The Digitization of Fine Art
While the general public sentiment seems to be “NFTs dead”, there are sophisticated ways to view the market objectively.
If we’re to replace generalized sentiment with first-principles, we might eventually conclude that NFTs aren’t an asset class. We might conclude they are a technology, akin to text messaging, databases, and other technological underpinnings.
Following said conclusion, our minds shift – value chains are complex beasts. Maybe NFT technology simply serves as part of the value chain. Maybe it is an enabler.
How NFTs Enable Innovation in Fine Art
What makes fine art valuable? Many things, with desirability and scarcity near the top of the list. People desire specific art pieces for certain reasons – maybe because of the artist, or the style, or the medium or some other factor. And clearly collectors pay premiums for scarce art – the Mona Lisa wouldn’t command the price it does if there were a million of originals in circulation.
When scarcity becomes a factor in art collection, proof of authenticity and proof of ownership matter. There’s an entire industry built around proving authenticity and paper trails proving ownership.
Fortunately, blockchain technology is an ideal solution to handle provenance. NFTs take a very complex and expensive process of proving authenticity and ownership and trivializes into an inherent attribute of the technology. When fine are is created on the blockchain the right way, provenance is inherent. Absolute certainty with no 3rd party support required.
Transferability also matters. The fine art market is a massive market. And most of the art traded is physical art that, if purchased, needs to be carefully transported. This is a hinderance. The market for potential buyers decreases due to the complexity and risk of global logistics. Wouldn’t it be nice if fine art could be transported across the world, to any location regardless of borders, instantly, cheaply, with 100% likelihood of success and without risk of degradation? Blockchain does that.
A Look at the Markets
If we look at 4 distinct markets, we see a path forward for the digitization of fine art.
The fine art market turnover alone was $16.5b in 2022.
Fine Art’s revenue alone is larger than the digital art market capitalization, which is bigger than the entire NFT (which isn’t actually an asset class imo), which is massively larger than NFT Fine Art’s market cap. NFT Fine Art’s size is less than 1% of Fine Art’s revenue. Less than 0.01% of fine art’s market size.
Inspecting Each Market
These slides don’t require much commentary.
Fine art is growing. There are complexities with authenticity, ownership and transport.
Top artists are adopting digital. Digital also has complexities with authenticity and ownership.
NFT are growing. NFTs are down 50% from highs. They are up almost infinitely from only a few years prior. Is it the normal swings of a maturing market or a useless technology that is worth $0?
Fine Art and blockchain create a combination of a historically strong use case with ideal technology evolution.

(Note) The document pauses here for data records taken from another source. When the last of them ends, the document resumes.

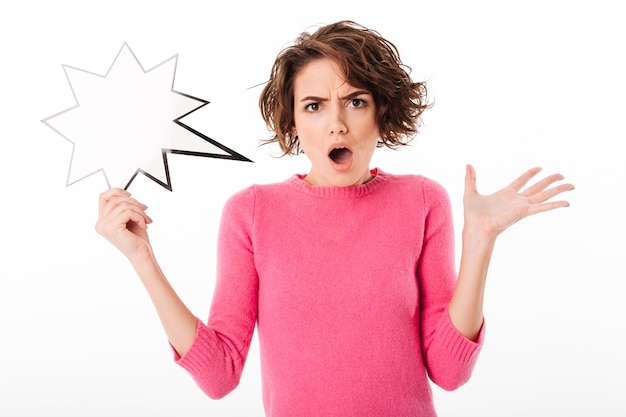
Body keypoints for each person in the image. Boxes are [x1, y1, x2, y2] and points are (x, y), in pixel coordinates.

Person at [96, 20, 574, 416]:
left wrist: (480, 241)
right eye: (314, 105)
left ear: (381, 114)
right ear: (293, 122)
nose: (336, 123)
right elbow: (220, 375)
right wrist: (142, 258)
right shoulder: (251, 213)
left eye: (356, 101)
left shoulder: (423, 201)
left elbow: (450, 373)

Premier Auction Houses Are Already Involved
Recently, a liquidation of defunct venture capitalist firm Three Arrows Capital’s art inventory fetched $12m. It was headlined by a single piece, created by Dmitri Cherniak, that was purchased for $7m.
New art is being created, too. Sotheby’s has a current art drop available for sale. Using a Dutch Auction format, it’s likely that 500 pieces will sell out for a minimum of $2m total, possibly 3-4x more.
Where is it all Headed?
Honestly, who knows.
That said, I know where my bet is placed.